Soul legend Aretha Franklin received the television-miniseries treatment with Genius: Aretha, a project that works best when it lets her music do the talking.

Cynthia Erivo plays Aretha who, moments into the start of Genius, makes it clear that they found the right woman for this job. Recreating the tumultuous life of Aretha Franklin requires more, however, than just singing her classic hits with power and excitement. It requires revisiting a life filled with trauma and challenges, as foreshadowed by journalists questioning Franklin on who "calls the shots," her father or her husband, at a press conference (to which she responds, "I think you've all been reading a few too many gossip columns").
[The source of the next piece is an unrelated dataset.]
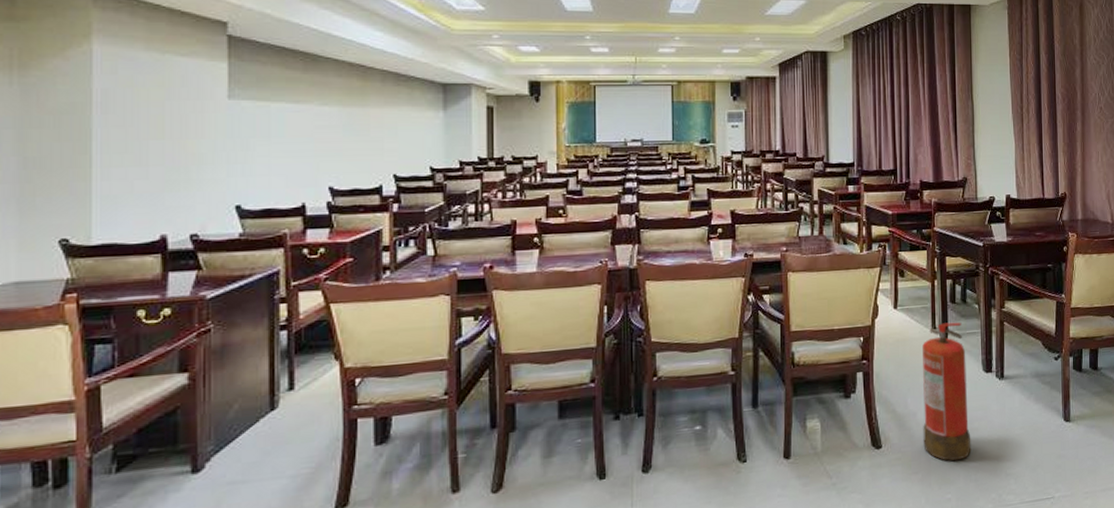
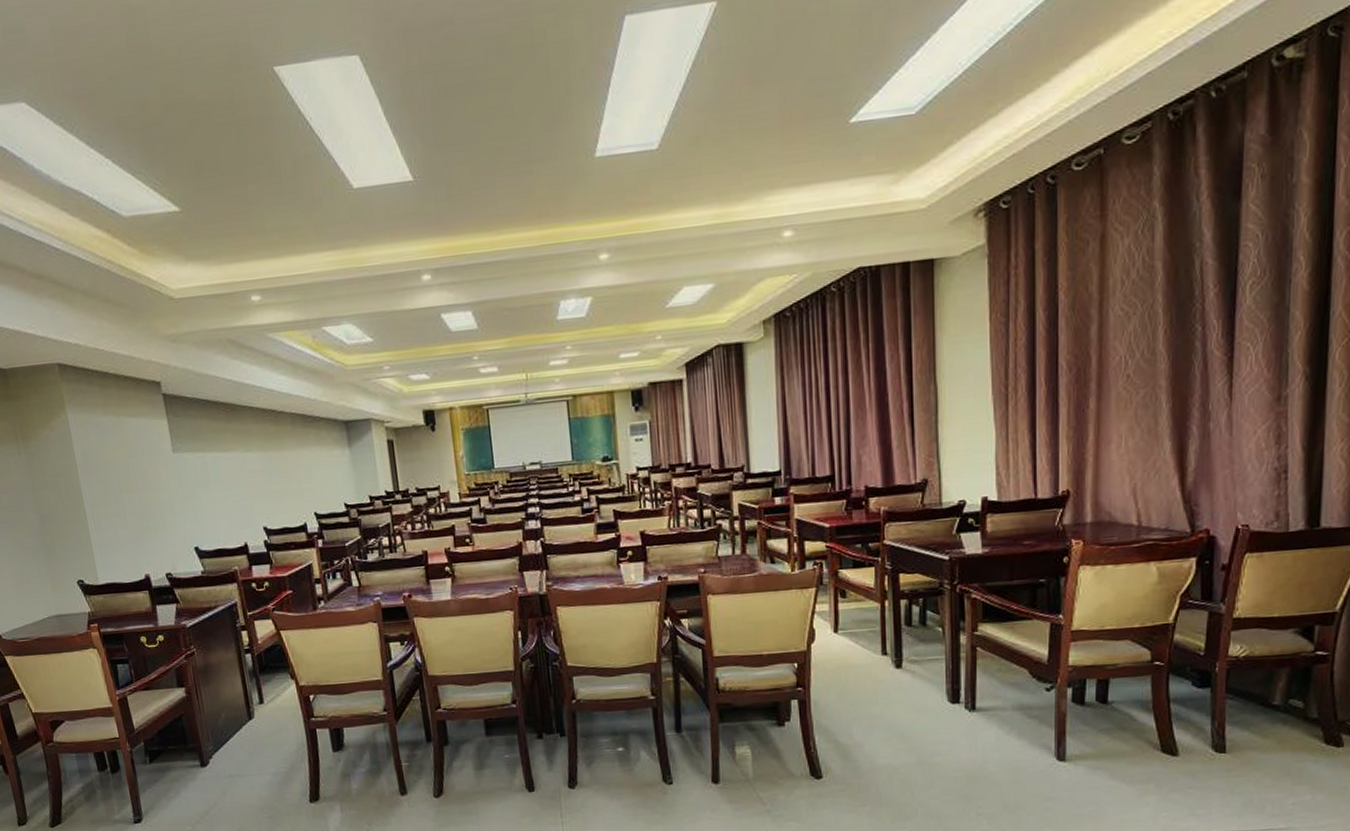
fire extinguisher: present [923,322,971,461] -> none [870,647,932,796]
She learns to free herself from the men in her life determined to dominate her, beginning with her father, renowned Baptist preacher and civil rights activist the Rev. C.L. Franklin. Courtney B. Vance is magnetic as the elder Franklin, a preacher who, one character says, "loved Sunday morning and Saturday night." In one scene, he's urging a tween-age Aretha to sing at a house party before Art Tatum and Dinah Washington. But the Rev. Franklin is also shown as a compulsive womanizer, confronted by his girlfriend — who Aretha had grown to love, hoping she would become her stepmom.

A fight over infidelity followed by violence is a cycle we see repeated with Aretha and her husband Ted, after he ruins a recording session by fighting in the studio. "You were supposed to be good as gold," Aretha says.
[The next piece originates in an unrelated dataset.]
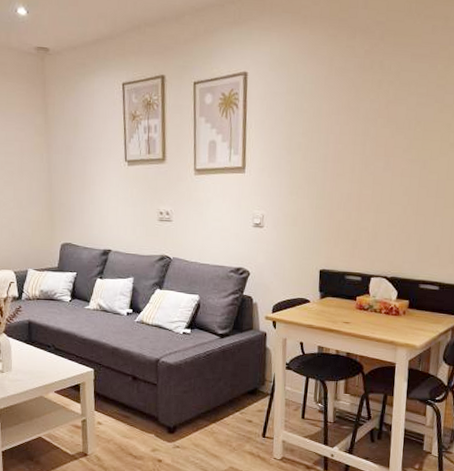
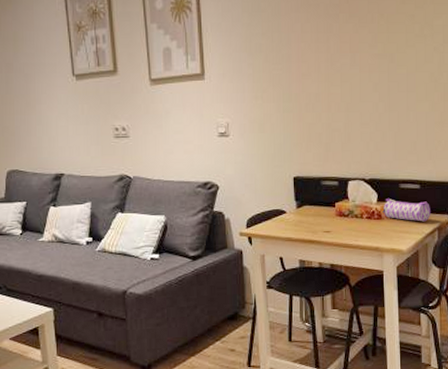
pencil case: none [400,296,447,322] -> present [381,197,430,222]

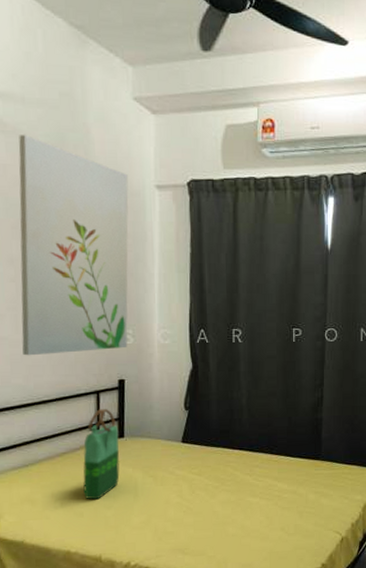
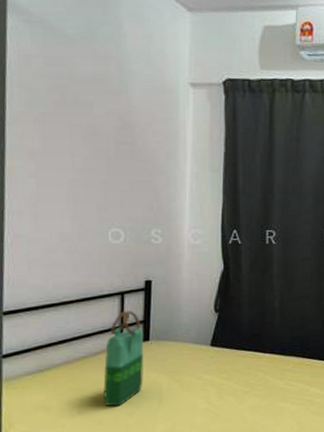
wall art: present [18,134,129,356] -> none [41,25,161,255]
Despite crackling performances from Erivo, Vance and the actress who plays young Aretha, Shaian Jordan, Genius: Aretha too often unfolds like a predictable biopic burdened by ham-handed storytelling.

It's the third installment of National Geographic's Genius anthology series, but the first about a woman or a non-white person, following seasons on Albert Einstein and Pablo Picasso. So, some may be disappointed in how it presents a succession of Black men who take advantage of Franklin, from her philandering father, to her philandering husband, to a man who left her pregnant at age 12.

The best moments involve showing how Franklin transitioned from gospel star to soul diva. That includes a scene where producer, songwriter and performer Curtis Mayfield urges her to channel her tribulations into her vocals in the studio: "You move people; you take the heaviness of life and you make it beautiful. We need that."

Aretha sings again, but this time pouring herself out over a swaying track called "Something He Can Feel." If more moments in Genius: Aretha matched this one, it would truly be the triumph Erivo and the Queen of Soul deserve.

Genius: Aretha debuts this Sunday, March 21, on the National Geographic channel.